En compétition officielle à Cannes, le norvégien Joachim Trier retrouve son actrice fétiche Renate Reinsve pour un drame familial sensible et bergmanien, à la mise en scène toujours aussi époustouflante et qui est un hommage aux acteur.ice.s.
Une ancienne maison en bois rouge et blanc, filmée sous tous les angles. Écran noir. Puis la voix d’une petite fille qui raconte comment elle a fait parler cette maison dans une composition pour l’école. Tout est déjà là, dès les premières images de Valeur sentimentale, le nouveau film du cinéaste norvégien Joachim Trier, présenté en compétition à Cannes. Il retrouve ici, pour notre plus grand plaisir, son actrice fétiche Renate Reinsve, Prix d’interprétation féminine à Cannes pour Julie (en 12 chapitres).

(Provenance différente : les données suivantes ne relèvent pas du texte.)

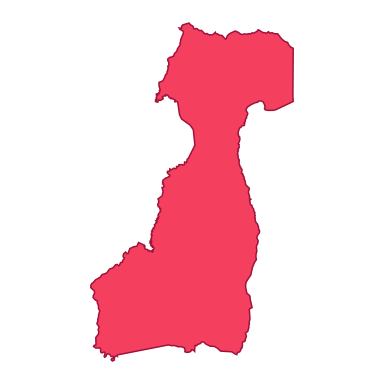 Bugaba, Chiriquí, Panama
{"feature_id": "35544464B94237037415944", "entity_name": "Bugaba", "entity_type": "district", "adm_level": 2, "iso_a3": "PAN", "parent_name": "Panama", "parent_adm1": "Chiriquí", "projection": "mercator", "projection_center": [-82.702, 8.679], "detail": "fine", "context": "isolated", "style": "filled", "palette": "rose", "viewbox_px": 384, "rotation_deg": 0, "n_neighbors": 0, "source": "geoboundaries", "source_scale": "gbopen_adm2", "svg_char_len": 5984}
<svg xmlns="http://www.w3.org/2000/svg" viewBox="0 0 384 384"><path d="M179.1,28.0L180.0,29.4L182.9,31.1L183.5,32.0L183.2,33.6L180.6,39.9L180.5,41.9L179.9,43.4L180.2,44.8L177.5,48.7L176.7,51.4L174.4,53.5L173.6,56.2L172.3,56.5L171.3,57.3L170.0,57.2L167.7,59.1L167.8,60.8L168.6,61.7L168.9,65.4L167.7,66.3L168.2,67.2L167.7,70.3L167.0,71.8L167.1,73.1L165.5,74.9L164.6,77.6L162.8,80.9L159.0,82.4L159.0,85.8L160.1,89.7L159.4,90.4L159.9,91.0L159.7,91.8L158.5,92.9L158.9,93.7L158.1,93.6L157.5,94.4L156.9,93.8L156.3,94.0L156.5,95.3L157.2,95.0L157.5,95.3L156.6,96.2L156.2,98.2L157.0,99.0L155.8,99.6L156.2,100.2L155.6,100.4L155.9,101.1L155.6,101.6L157.7,102.2L158.8,100.1L160.4,100.4L162.9,99.1L163.1,98.4L162.2,97.4L162.4,96.9L163.1,96.7L163.4,96.0L165.6,96.0L165.4,94.7L165.9,94.6L168.2,95.7L169.2,97.6L171.1,98.0L170.8,98.6L171.9,98.6L174.8,99.8L175.2,100.3L174.7,101.5L174.9,101.9L176.7,101.4L177.7,102.1L179.5,114.7L181.6,119.0L190.2,125.2L193.3,129.7L194.9,145.2L188.4,158.3L187.2,159.2L186.6,162.5L184.6,162.0L184.3,164.7L183.8,165.1L182.2,164.6L179.0,164.7L178.3,166.4L176.5,166.5L176.6,167.9L175.8,168.7L173.7,168.2L171.6,169.7L169.8,168.9L169.6,171.1L167.6,171.3L167.2,172.3L167.9,173.6L169.9,175.4L169.9,175.9L166.7,177.9L165.9,177.9L163.1,180.1L162.5,182.0L163.2,183.1L162.6,183.9L163.4,184.5L164.1,186.5L163.1,187.3L162.0,187.5L163.1,191.4L162.6,193.9L161.9,196.1L158.0,198.9L158.6,200.6L158.7,202.6L157.7,204.2L158.0,205.9L158.4,206.2L158.3,206.7L159.6,207.3L159.7,208.5L160.5,208.7L160.7,209.6L160.2,209.9L160.2,210.9L160.6,211.4L159.2,212.9L158.0,215.1L158.7,216.6L157.7,217.3L158.3,217.9L156.9,218.8L157.5,219.3L156.8,219.5L157.1,221.0L156.3,220.9L156.9,221.5L156.8,222.3L156.0,222.4L156.3,223.1L154.4,224.7L154.9,226.5L154.3,227.0L154.0,227.9L153.5,227.9L153.7,228.6L153.0,228.8L151.7,231.0L152.5,231.2L151.2,234.0L152.1,235.5L151.4,235.8L151.7,236.5L151.4,237.4L151.7,238.1L151.0,238.7L151.3,239.4L150.8,240.0L151.0,240.7L150.6,240.9L151.4,241.2L150.6,241.5L150.8,241.9L150.3,242.1L150.8,242.5L150.2,242.9L151.1,243.3L150.4,243.6L151.4,245.2L150.9,245.7L151.7,246.1L152.6,245.7L153.0,246.7L152.5,246.8L152.4,247.3L153.8,247.7L153.9,248.8L153.2,250.0L153.0,251.6L152.2,252.6L152.5,251.7L151.7,251.5L151.8,250.7L151.0,251.5L149.3,250.5L148.8,251.0L148.0,250.6L147.9,249.8L147.1,249.4L145.6,249.3L144.7,248.4L144.9,247.9L144.2,246.6L145.0,246.1L144.4,245.2L138.5,242.5L137.0,246.1L133.5,246.8L129.8,248.6L128.0,253.6L126.8,253.5L125.6,252.0L123.9,253.5L123.2,255.0L123.2,257.0L124.4,257.8L124.2,258.7L122.8,260.3L122.4,262.3L120.6,262.5L119.3,265.6L118.7,265.8L117.3,264.4L115.5,264.8L113.1,267.7L109.4,269.2L106.6,273.1L102.0,274.6L100.3,277.1L95.5,279.9L92.8,282.9L92.0,283.3L90.9,285.1L90.8,287.7L94.2,290.8L94.6,291.8L94.3,293.7L93.3,295.6L93.1,297.6L95.5,300.2L97.4,300.9L97.2,302.6L98.4,305.6L98.5,308.8L99.8,310.7L98.6,314.8L98.4,317.7L97.8,318.9L97.8,320.9L96.9,323.7L99.1,327.0L98.1,329.7L98.7,331.8L98.6,333.8L95.8,337.5L96.0,344.6L94.0,345.5L93.5,346.5L95.8,348.0L100.0,348.0L100.7,349.3L100.6,351.5L101.0,352.5L102.3,352.9L104.0,352.0L104.8,352.3L105.1,353.3L104.1,356.3L104.7,357.2L105.9,356.5L106.7,354.4L108.0,353.8L109.8,354.4L111.1,356.5L113.4,356.5L113.7,357.2L113.4,358.1L111.7,358.7L111.2,359.5L111.5,360.3L112.7,361.0L114.3,360.1L114.4,358.2L115.1,356.3L116.4,355.8L117.3,356.3L117.0,355.3L117.5,354.9L168.4,344.9L171.7,345.7L174.4,345.5L178.4,346.8L181.2,346.7L183.7,347.5L184.6,348.0L184.5,349.0L185.3,350.3L184.8,351.7L186.3,352.3L188.4,352.3L190.7,351.5L191.6,349.8L193.4,350.2L194.6,351.4L195.0,345.6L196.7,345.7L197.5,344.5L200.5,343.5L201.4,342.0L203.8,342.0L205.6,343.9L210.1,346.2L214.4,346.4L217.7,348.4L220.5,351.1L231.7,351.8L235.0,353.9L236.8,354.6L237.4,352.5L239.6,351.9L240.9,349.9L240.8,348.9L242.1,347.8L242.0,346.8L242.6,345.6L242.2,343.9L242.7,342.1L243.2,341.7L244.0,341.8L245.3,340.8L245.3,339.5L246.4,336.2L245.5,333.2L247.8,331.3L248.9,327.4L248.7,325.8L249.4,324.1L249.1,322.5L250.0,319.1L249.3,309.2L252.1,307.5L250.1,299.0L250.1,296.8L249.5,295.4L246.9,293.3L245.6,287.0L245.7,284.5L245.9,282.8L247.2,280.3L250.8,275.0L252.5,267.3L254.6,262.3L256.4,259.6L255.9,256.6L256.1,253.7L256.8,251.5L256.4,246.1L257.7,243.6L258.2,240.8L256.7,237.7L258.1,234.3L259.3,233.0L259.6,230.8L258.7,229.2L258.4,226.6L257.4,224.0L255.9,222.4L255.0,219.3L255.3,218.4L254.7,217.2L255.2,215.7L254.7,214.2L254.9,212.5L253.8,211.1L253.7,209.3L252.2,206.9L251.9,205.2L250.5,204.7L250.0,203.7L250.2,202.5L249.6,200.6L250.9,199.2L249.4,198.5L249.6,196.5L248.3,191.9L249.3,189.1L249.3,188.2L245.8,184.9L244.9,180.2L243.9,178.8L244.3,178.0L243.6,176.1L242.9,175.6L243.1,174.9L242.6,173.7L241.6,173.4L242.0,169.3L240.9,168.4L240.8,167.2L240.1,166.8L239.7,165.0L239.0,164.0L239.3,160.1L238.1,157.9L238.1,155.3L237.4,154.2L237.9,152.9L237.6,151.6L238.4,150.9L237.9,150.1L238.4,149.5L238.1,148.7L239.3,147.5L238.9,145.5L239.2,144.5L238.2,143.9L239.5,141.1L239.9,138.9L239.6,136.8L238.7,136.4L238.6,134.8L238.0,134.4L238.5,131.0L239.6,128.0L240.9,127.4L241.9,125.8L244.0,125.6L244.4,125.1L244.7,123.2L244.1,123.1L244.2,122.4L245.4,121.2L245.3,119.4L246.5,118.1L246.7,115.9L247.3,115.3L247.8,113.3L245.9,110.0L247.3,107.2L251.1,104.6L255.0,102.8L257.8,102.2L258.7,101.1L261.3,100.9L263.2,102.0L264.5,104.7L265.1,107.4L264.5,108.6L265.1,109.8L267.8,110.4L273.1,110.3L275.7,109.8L293.2,101.5L292.9,96.2L293.2,48.3L290.4,46.8L288.5,44.5L287.6,42.4L285.0,41.6L281.7,39.0L277.7,33.8L273.9,33.6L272.2,32.7L269.9,33.1L268.4,31.7L266.7,33.1L262.8,32.5L258.5,29.8L257.8,30.1L257.0,31.4L253.5,33.2L252.1,32.8L250.4,33.9L248.5,33.7L246.6,34.2L244.4,33.9L242.5,34.5L240.5,34.1L238.6,32.5L235.6,31.1L234.8,31.1L230.1,33.4L228.4,34.7L227.2,36.0L226.3,38.5L225.5,39.3L222.1,35.5L219.6,35.2L217.4,33.8L216.3,33.8L215.6,33.2L215.4,32.3L212.9,34.5L211.9,35.0L208.6,34.6L207.0,33.5L205.0,33.9L201.5,30.4L199.6,30.6L196.7,28.5L195.1,28.9L193.9,28.7L192.9,26.1L190.4,24.7L189.0,23.0L182.7,24.9L181.7,26.2L181.5,28.2L179.1,28.0Z" fill="#f43f5e" stroke="#9f1239" stroke-width="1.5"/></svg>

La mise en scène est toujours aussi élégante, et le ton, plus que jamais bergmanien, comme dans son précédent opus en compétition. Trier explore cette fois les liens fragiles et ambigus entre un père cinéaste et ses deux filles. L’aînée, Nora, est la plus vulnérable. Alors que les générations et les constellations familiales se sont succédées dans la maison ancestrale, la mère, psychanalyste, vient de mourir. Au pot post-funérailles, le père réapparaît soudainement. Il propose à Nora, devenue comédienne de théâtre, de jouer le rôle principal dans son nouveau film, écrit spécialement pour elle et tourné dans la fameuse maison. Nora refuse. Le père recrute alors une star américaine, croisée au festival de Deauville, pour le rôle.
À la fois comédie grinçante et mélo intimiste, Valeur sentimentale commence par des plans hachés et se poursuit par des séquences de plus en plus longues, comme si la caméra avait de plus en plus de difficultés à faire rideau pour nous garder deux heures trente. Ce film – qui est aussi un véritable mode d’emploi de la direction d’acteur.ice.s, s’inscrit comme une pierre de plus dans l’édifice complexe de l’œuvre de Joachim Trier. Les interprètes sont remarquables, de Renate Reinsve à l’immense Stellan Skarsgård dans le rôle du père, en passant par Elle Fanning, parfaite en starlette hollywoodienne hypersensible.
Portant sur le poids de l’histoire, les blessures générationnelles et le pouvoir du cinéma, Valeur sentimentale est l’un des films les plus structurés de cette édition cannoise — mais il se mérite. Armez-vous de patience : cela en vaut largement la peine.
Valeur sentimentale, de Joachim Trier, avec Renate Reinsve, Inga Ibsdotter Lilleaas, Stellan Skarsgård, Elle Fanning ,2h12, Norvège, Festival de Cannes 2025, Compétition, Sortie française prévue pour le 20 août 2025.